======== SUPPLIED INFORMATION

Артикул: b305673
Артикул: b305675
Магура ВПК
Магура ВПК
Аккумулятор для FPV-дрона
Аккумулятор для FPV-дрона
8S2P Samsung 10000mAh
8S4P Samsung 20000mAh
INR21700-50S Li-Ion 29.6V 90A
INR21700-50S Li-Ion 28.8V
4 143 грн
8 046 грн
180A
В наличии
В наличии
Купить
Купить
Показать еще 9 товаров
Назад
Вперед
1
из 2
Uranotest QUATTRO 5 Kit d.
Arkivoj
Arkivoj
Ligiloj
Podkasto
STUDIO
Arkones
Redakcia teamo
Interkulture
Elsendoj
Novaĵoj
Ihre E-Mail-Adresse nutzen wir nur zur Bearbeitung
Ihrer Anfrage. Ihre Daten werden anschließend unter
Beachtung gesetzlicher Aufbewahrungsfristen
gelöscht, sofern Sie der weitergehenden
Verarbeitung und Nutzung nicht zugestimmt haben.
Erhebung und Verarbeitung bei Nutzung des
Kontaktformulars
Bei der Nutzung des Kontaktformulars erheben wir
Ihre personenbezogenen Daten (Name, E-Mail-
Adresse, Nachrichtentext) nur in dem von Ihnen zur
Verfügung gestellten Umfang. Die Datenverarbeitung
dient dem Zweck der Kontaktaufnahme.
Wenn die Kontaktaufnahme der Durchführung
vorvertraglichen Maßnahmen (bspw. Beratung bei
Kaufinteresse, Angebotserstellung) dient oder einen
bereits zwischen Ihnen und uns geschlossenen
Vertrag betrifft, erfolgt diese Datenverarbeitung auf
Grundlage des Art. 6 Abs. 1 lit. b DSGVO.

================

- [YOUR OBJECTIVE]:
Lines above with the string "Ihnen" need to be found and copied.

- [RESULT OF THIS EXERCISE]:
Adresse, Nachrichtentext) nur in dem von Ihnen zur
bereits zwischen Ihnen und uns geschlossenen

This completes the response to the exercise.